Requirement A » Name every 3-D display technology mentioned in the passage on active-retarder 3-D displays.
Requirement B »
Using the passage on active-retarder 3-D displays, answer each question below on its own line, marked the same way.
(i) How many glass substrates does the active-retarder panel have?
(ii) Between which two states does the LC panel switch the polarization of alternate frames?
(iii) Compared with patterned-polarizer 3-D technology, what extra part does active-retarder technology require?
Requirement C » From the passage on active-retarder 3-D displays, copy out word for word the stretch from "Fig. 3: The" through "and right circular.".

Fig. 3: The active-retarder concept for 3-D display technology uses two panels – a conventional LCD and a panel with one LC layer and two glass substrates.
One is a conventional LCD for 3-D images and the other is an active-retarder panel consisting of one liquid-crystal layer and two glass substrates to control polarization. As shown in Fig. 3, each even and odd frame corresponding to the left and right images is written alternately on the image panel. When two images are alternated on the image panel, the active retarder in front of the image panel converts the polarization state of the input polarization from the image panel. The LC panel switches the polarization of alternate frames between left and right circular.
This technology can provide viewers with high-resolution displays because the full resolution of one frame is projected to each eye. Also, as the scanning active retarder helps with the writing of the display panel, the result is a brightness higher than that of shutter-glasses 3-D technology. It should be noted that compared with patterned-polarizer 3-D technology, active-retarder technology requires an additional LC panel, which leads to additional cost. Thus, cost is an issue that needs to be overcome.
Table 2 shows a comparisons of 3-D performance between conventional shutter-glasses 3-D displays and active-retarder 3-D displays currently under development in sizes suitable for monitor use.

Dataset excerpt »
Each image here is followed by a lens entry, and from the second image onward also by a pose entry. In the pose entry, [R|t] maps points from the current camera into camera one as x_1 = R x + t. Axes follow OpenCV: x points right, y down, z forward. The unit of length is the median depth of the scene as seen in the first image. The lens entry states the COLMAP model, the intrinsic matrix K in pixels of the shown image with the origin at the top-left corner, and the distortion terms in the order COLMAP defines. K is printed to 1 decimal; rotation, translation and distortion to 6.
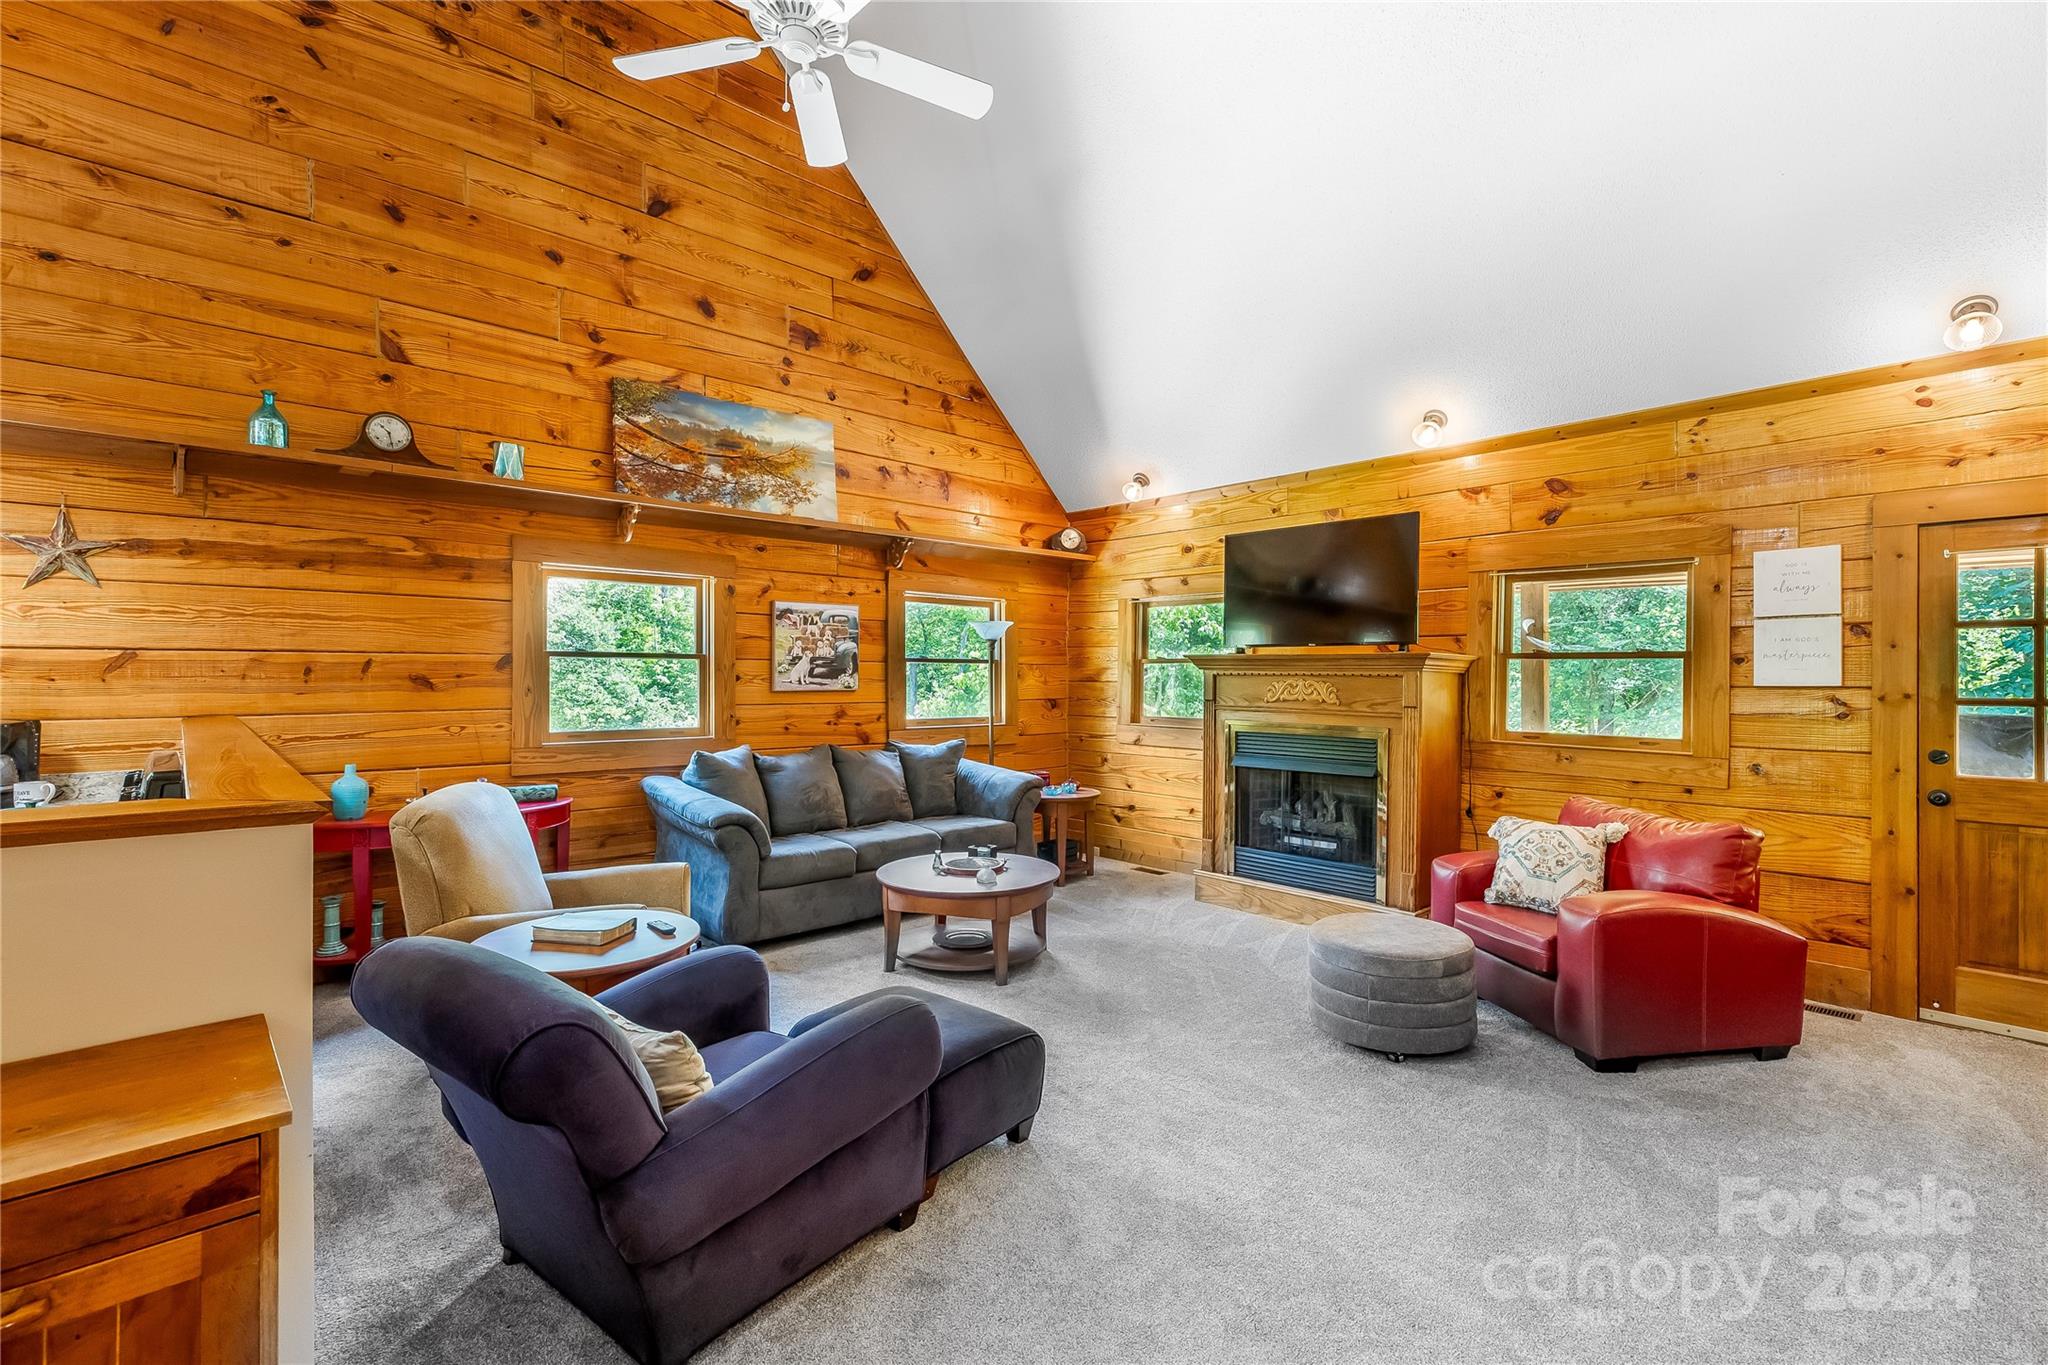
lens RADIAL K [[926.2, 0, 1039.4], [0, 926.2, 674.6], [0, 0, 1]] dist [0.004105, 0.001128]
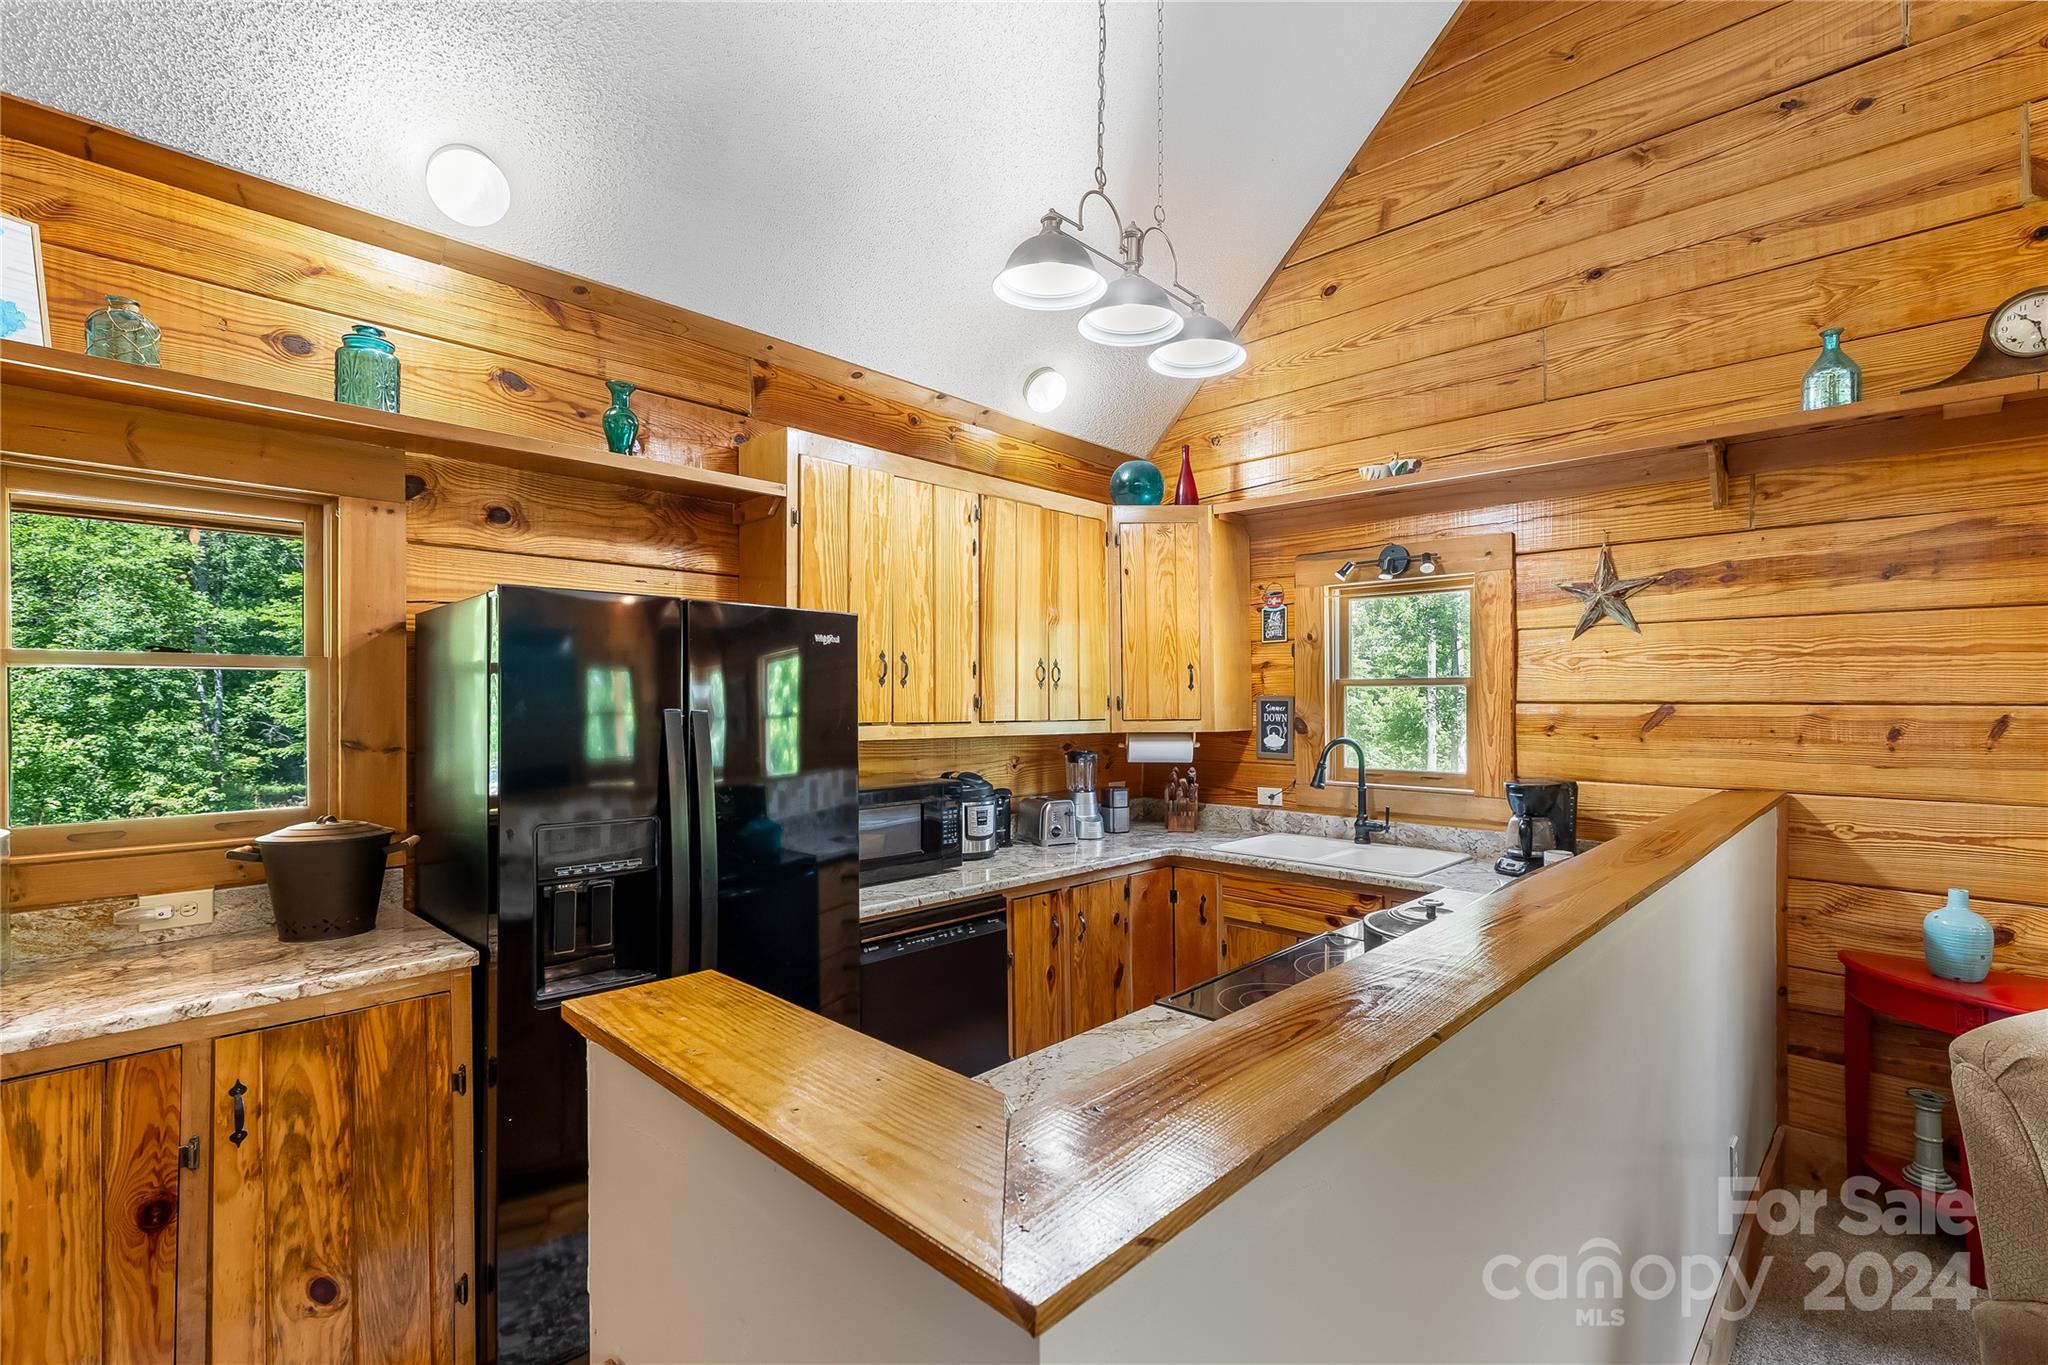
lens RADIAL K [[926.2, 0, 1046.1], [0, 926.2, 699.2], [0, 0, 1]] dist [0.004105, 0.001128]
pose [[0.049527, 0.001174, -0.998772, -0.130378], [-0.002225, 0.999997, 0.001065, -0.023038], [0.998770, 0.002170, 0.049529, 0.303750]]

Answer box A »
- Active-retarder 3-D technology
- Shutter-glasses 3-D technology
- Patterned-polarizer 3-D technology

Answer box B »
(i) Two.
(ii) Left and right circular.
(iii) An additional LC panel.

Answer box C »
Fig. 3: The active-retarder concept for 3-D display technology uses two panels – a conventional LCD and a panel with one LC layer and two glass substrates.
One is a conventional LCD for 3-D images and the other is an active-retarder panel consisting of one liquid-crystal layer and two glass substrates to control polarization. As shown in Fig. 3, each even and odd frame corresponding to the left and right images is written alternately on the image panel. When two images are alternated on the image panel, the active retarder in front of the image panel converts the polarization state of the input polarization from the image panel. The LC panel switches the polarization of alternate frames between left and right circular.